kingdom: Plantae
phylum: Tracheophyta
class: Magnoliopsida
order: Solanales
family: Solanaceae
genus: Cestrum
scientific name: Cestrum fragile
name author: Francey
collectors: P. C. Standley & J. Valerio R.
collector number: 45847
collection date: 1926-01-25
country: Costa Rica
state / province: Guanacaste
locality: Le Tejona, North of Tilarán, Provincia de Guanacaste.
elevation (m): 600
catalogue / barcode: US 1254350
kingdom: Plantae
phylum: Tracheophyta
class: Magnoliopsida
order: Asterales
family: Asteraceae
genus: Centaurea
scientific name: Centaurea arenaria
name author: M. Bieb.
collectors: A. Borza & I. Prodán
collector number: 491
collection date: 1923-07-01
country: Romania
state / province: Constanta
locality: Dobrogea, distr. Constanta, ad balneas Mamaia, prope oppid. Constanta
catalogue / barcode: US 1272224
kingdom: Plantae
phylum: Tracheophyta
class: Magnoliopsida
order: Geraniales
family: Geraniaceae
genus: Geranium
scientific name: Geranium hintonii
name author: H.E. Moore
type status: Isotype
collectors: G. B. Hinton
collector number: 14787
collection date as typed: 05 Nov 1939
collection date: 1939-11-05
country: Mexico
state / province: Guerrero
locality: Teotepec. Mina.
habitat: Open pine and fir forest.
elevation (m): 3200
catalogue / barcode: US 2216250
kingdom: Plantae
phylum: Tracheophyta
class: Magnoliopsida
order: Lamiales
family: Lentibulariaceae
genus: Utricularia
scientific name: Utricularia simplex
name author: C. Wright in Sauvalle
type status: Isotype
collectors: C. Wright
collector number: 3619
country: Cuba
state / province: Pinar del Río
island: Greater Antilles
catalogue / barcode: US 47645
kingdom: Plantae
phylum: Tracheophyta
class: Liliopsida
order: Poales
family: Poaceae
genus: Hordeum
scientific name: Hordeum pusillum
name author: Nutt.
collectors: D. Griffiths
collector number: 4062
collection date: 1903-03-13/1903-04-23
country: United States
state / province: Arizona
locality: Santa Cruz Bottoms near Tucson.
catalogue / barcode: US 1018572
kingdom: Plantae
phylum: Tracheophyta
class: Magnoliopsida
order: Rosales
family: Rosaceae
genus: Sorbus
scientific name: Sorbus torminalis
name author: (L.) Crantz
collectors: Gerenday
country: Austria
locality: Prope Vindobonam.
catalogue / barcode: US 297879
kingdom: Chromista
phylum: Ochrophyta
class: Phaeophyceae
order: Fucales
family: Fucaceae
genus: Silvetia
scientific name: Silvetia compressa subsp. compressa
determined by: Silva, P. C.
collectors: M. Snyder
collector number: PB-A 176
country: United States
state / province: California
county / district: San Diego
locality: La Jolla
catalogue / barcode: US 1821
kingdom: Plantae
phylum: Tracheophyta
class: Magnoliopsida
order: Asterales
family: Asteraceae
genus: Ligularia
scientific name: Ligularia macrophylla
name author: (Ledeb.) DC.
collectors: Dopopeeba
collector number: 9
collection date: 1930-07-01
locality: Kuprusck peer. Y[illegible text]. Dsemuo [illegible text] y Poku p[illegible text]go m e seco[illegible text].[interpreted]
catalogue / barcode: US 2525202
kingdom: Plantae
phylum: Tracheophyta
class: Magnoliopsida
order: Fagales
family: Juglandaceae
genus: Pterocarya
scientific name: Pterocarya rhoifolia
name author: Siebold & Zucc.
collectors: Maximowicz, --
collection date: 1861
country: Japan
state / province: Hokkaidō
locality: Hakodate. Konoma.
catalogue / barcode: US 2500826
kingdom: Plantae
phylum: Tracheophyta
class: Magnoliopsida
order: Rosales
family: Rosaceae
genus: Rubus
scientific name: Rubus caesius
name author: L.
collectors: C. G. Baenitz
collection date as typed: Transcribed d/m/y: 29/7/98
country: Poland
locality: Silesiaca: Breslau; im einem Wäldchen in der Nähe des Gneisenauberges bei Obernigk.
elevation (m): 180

· · · ·

Return every line of the material above word for word, with nothing changed, added, or left out.

kingdom: Plantae
phylum: Tracheophyta
class: Magnoliopsida
order: Solanales
family: Solanaceae
genus: Cestrum
scientific name: Cestrum fragile
name author: Francey
collectors: P. C. Standley & J. Valerio R.
collector number: 45847
collection date: 1926-01-25
country: Costa Rica
state / province: Guanacaste
locality: Le Tejona, North of Tilarán, Provincia de Guanacaste.
elevation (m): 600
catalogue / barcode: US 1254350
kingdom: Plantae
phylum: Tracheophyta
class: Magnoliopsida
order: Asterales
family: Asteraceae
genus: Centaurea
scientific name: Centaurea arenaria
name author: M. Bieb.
collectors: A. Borza & I. Prodán
collector number: 491
collection date: 1923-07-01
country: Romania
state / province: Constanta
locality: Dobrogea, distr. Constanta, ad balneas Mamaia, prope oppid. Constanta
catalogue / barcode: US 1272224
kingdom: Plantae
phylum: Tracheophyta
class: Magnoliopsida
order: Geraniales
family: Geraniaceae
genus: Geranium
scientific name: Geranium hintonii
name author: H.E. Moore
type status: Isotype
collectors: G. B. Hinton
collector number: 14787
collection date as typed: 05 Nov 1939
collection date: 1939-11-05
country: Mexico
state / province: Guerrero
locality: Teotepec. Mina.
habitat: Open pine and fir forest.
elevation (m): 3200
catalogue / barcode: US 2216250
kingdom: Plantae
phylum: Tracheophyta
class: Magnoliopsida
order: Lamiales
family: Lentibulariaceae
genus: Utricularia
scientific name: Utricularia simplex
name author: C. Wright in Sauvalle
type status: Isotype
collectors: C. Wright
collector number: 3619
country: Cuba
state / province: Pinar del Río
island: Greater Antilles
catalogue / barcode: US 47645
kingdom: Plantae
phylum: Tracheophyta
class: Liliopsida
order: Poales
family: Poaceae
genus: Hordeum
scientific name: Hordeum pusillum
name author: Nutt.
collectors: D. Griffiths
collector number: 4062
collection date: 1903-03-13/1903-04-23
country: United States
state / province: Arizona
locality: Santa Cruz Bottoms near Tucson.
catalogue / barcode: US 1018572
kingdom: Plantae
phylum: Tracheophyta
class: Magnoliopsida
order: Rosales
family: Rosaceae
genus: Sorbus
scientific name: Sorbus torminalis
name author: (L.) Crantz
collectors: Gerenday
country: Austria
locality: Prope Vindobonam.
catalogue / barcode: US 297879
kingdom: Chromista
phylum: Ochrophyta
class: Phaeophyceae
order: Fucales
family: Fucaceae
genus: Silvetia
scientific name: Silvetia compressa subsp. compressa
determined by: Silva, P. C.
collectors: M. Snyder
collector number: PB-A 176
country: United States
state / province: California
county / district: San Diego
locality: La Jolla
catalogue / barcode: US 1821
kingdom: Plantae
phylum: Tracheophyta
class: Magnoliopsida
order: Asterales
family: Asteraceae
genus: Ligularia
scientific name: Ligularia macrophylla
name author: (Ledeb.) DC.
collectors: Dopopeeba
collector number: 9
collection date: 1930-07-01
locality: Kuprusck peer. Y[illegible text]. Dsemuo [illegible text] y Poku p[illegible text]go m e seco[illegible text].[interpreted]
catalogue / barcode: US 2525202
kingdom: Plantae
phylum: Tracheophyta
class: Magnoliopsida
order: Fagales
family: Juglandaceae
genus: Pterocarya
scientific name: Pterocarya rhoifolia
name author: Siebold & Zucc.
collectors: Maximowicz, --
collection date: 1861
country: Japan
state / province: Hokkaidō
locality: Hakodate. Konoma.
catalogue / barcode: US 2500826
kingdom: Plantae
phylum: Tracheophyta
class: Magnoliopsida
order: Rosales
family: Rosaceae
genus: Rubus
scientific name: Rubus caesius
name author: L.
collectors: C. G. Baenitz
collection date as typed: Transcribed d/m/y: 29/7/98
country: Poland
locality: Silesiaca: Breslau; im einem Wäldchen in der Nähe des Gneisenauberges bei Obernigk.
elevation (m): 180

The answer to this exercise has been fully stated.